Answer is All You Need: Instruction-following Text Embedding via Answering the Question
Letian Peng, Yuwei Zhang, Zilong Wang, Jayanth Srinivasa, Gaowen Liu, Zihan Wang, Jingbo Shang
TL;DR
This work addresses the need for instruction-aware text embeddings by reframing the instruction as a question about the input and deriving embeddings from the model-generated answers. The authors introduce InBedder, a framework that fine-tunes language models on a suite of abstractive QA datasets, using the paragraph as input, the instruction as the question, and the short answer as the embedding signal. Through instruction-awareness and robustness tests, InBedder demonstrates strong instruction-following behavior across encoder and decoder models and enables interpretable clustering via cluster explanations. While competitive on generic tasks, the method excels in instruction-driven scenarios and offers practical, open-source resources for researchers and practitioners seeking user-oriented retrieval and analysis. The work highlights the potential of answer-based embeddings to capture instruction-specific semantics with efficiency advantages in certain settings.
Abstract
This work aims to build a text embedder that can capture characteristics of texts specified by user instructions. Despite its tremendous potential to deploy user-oriented embeddings, none of previous approaches provides a concrete solution for it. This paper offers a new viewpoint, which treats the instruction as a question about the input text and encodes the expected answers to obtain the representation accordingly. Intuitively, texts with the same (implicit) semantics would share similar answers following the instruction, thus leading to more similar embeddings. Specifically, we propose InBedder that instantiates this embed-via-answering idea by only fine-tuning language models on abstractive question answering tasks.
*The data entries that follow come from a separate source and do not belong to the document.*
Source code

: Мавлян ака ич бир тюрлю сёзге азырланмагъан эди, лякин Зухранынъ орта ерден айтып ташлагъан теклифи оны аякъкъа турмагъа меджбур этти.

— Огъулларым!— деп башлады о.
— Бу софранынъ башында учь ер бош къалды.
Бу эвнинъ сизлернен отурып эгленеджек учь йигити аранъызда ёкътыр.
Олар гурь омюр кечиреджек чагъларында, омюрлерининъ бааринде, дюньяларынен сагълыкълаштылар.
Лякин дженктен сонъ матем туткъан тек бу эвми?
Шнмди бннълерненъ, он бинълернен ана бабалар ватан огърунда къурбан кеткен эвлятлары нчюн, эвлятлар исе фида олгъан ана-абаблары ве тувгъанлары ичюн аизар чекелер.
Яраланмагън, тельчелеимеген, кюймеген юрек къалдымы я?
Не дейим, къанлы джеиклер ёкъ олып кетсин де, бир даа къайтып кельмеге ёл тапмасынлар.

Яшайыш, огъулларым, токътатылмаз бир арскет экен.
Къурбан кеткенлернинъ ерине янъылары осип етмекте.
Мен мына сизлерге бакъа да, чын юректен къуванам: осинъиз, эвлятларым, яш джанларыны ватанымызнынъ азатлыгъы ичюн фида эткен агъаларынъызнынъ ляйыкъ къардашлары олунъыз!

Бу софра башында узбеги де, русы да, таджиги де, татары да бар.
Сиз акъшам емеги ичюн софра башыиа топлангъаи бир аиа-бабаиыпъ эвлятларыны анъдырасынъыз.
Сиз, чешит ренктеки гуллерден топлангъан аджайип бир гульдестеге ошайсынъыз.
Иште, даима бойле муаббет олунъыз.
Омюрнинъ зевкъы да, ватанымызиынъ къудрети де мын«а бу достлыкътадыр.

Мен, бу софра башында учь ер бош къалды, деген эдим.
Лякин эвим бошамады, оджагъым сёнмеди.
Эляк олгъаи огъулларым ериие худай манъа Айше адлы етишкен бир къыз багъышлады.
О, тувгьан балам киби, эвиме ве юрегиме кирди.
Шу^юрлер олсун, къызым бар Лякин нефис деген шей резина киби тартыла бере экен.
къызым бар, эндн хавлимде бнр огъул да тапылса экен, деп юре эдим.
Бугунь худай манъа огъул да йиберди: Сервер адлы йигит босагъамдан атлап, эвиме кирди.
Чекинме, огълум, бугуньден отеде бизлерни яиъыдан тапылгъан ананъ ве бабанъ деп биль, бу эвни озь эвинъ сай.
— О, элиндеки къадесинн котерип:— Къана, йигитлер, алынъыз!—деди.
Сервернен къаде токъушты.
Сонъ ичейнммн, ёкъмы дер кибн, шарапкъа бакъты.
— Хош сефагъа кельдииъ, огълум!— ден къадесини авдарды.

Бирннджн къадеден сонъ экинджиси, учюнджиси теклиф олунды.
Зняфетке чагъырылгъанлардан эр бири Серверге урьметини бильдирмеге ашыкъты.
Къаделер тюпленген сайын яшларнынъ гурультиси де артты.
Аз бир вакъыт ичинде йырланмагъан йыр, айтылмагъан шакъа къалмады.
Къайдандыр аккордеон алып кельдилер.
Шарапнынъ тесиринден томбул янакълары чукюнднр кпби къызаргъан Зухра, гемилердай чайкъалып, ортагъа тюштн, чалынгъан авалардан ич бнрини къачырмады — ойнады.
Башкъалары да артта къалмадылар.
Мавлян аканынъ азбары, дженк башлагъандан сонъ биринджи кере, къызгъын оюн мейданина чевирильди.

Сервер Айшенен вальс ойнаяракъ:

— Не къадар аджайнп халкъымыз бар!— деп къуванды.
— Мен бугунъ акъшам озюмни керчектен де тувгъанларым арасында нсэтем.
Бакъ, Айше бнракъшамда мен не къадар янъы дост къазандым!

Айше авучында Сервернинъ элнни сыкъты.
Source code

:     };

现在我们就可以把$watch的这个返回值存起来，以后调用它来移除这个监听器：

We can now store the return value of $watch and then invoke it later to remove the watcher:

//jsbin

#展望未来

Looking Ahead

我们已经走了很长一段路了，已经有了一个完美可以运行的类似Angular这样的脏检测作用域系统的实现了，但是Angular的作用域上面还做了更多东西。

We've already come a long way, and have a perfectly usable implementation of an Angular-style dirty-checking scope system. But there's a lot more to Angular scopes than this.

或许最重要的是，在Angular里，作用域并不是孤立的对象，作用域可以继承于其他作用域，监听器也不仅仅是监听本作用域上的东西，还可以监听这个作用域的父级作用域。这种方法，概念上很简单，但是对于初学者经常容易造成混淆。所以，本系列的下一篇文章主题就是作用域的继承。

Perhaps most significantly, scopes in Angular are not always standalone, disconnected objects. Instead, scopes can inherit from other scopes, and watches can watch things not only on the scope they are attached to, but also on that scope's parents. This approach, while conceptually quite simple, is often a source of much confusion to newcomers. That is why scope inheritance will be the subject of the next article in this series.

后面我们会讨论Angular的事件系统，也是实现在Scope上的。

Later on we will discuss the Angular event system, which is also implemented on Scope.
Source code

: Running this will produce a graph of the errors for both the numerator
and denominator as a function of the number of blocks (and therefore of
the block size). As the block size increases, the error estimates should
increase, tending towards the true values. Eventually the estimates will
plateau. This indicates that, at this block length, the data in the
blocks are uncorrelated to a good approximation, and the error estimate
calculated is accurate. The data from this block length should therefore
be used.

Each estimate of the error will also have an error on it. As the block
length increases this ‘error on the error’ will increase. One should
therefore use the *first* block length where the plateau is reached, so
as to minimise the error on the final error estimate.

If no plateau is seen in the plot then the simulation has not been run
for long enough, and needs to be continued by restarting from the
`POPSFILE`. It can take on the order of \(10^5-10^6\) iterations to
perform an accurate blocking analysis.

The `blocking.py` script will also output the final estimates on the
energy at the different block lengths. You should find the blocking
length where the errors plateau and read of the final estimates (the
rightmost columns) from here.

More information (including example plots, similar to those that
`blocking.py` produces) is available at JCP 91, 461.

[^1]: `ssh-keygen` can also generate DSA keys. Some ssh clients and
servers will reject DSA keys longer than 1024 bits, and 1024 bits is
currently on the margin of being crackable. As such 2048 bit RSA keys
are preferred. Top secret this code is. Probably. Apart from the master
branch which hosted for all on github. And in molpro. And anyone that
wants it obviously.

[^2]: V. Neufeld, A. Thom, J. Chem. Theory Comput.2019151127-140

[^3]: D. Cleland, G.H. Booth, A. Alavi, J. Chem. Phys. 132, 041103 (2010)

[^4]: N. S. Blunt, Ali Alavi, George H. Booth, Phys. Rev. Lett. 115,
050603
InBedder demonstrates significantly improved instruction-following capabilities according to our proposed instruction awareness tests and instruction robustness tests, when applied to both large language models (LLMs) (e.g., llama-2-7b) and smaller encoder-based LMs (e.g., roberta-large). Additionally, our qualitative analysis of clustering outcomes, achieved by applying different instructions to the same corpus, demonstrates a high degree of interpretability.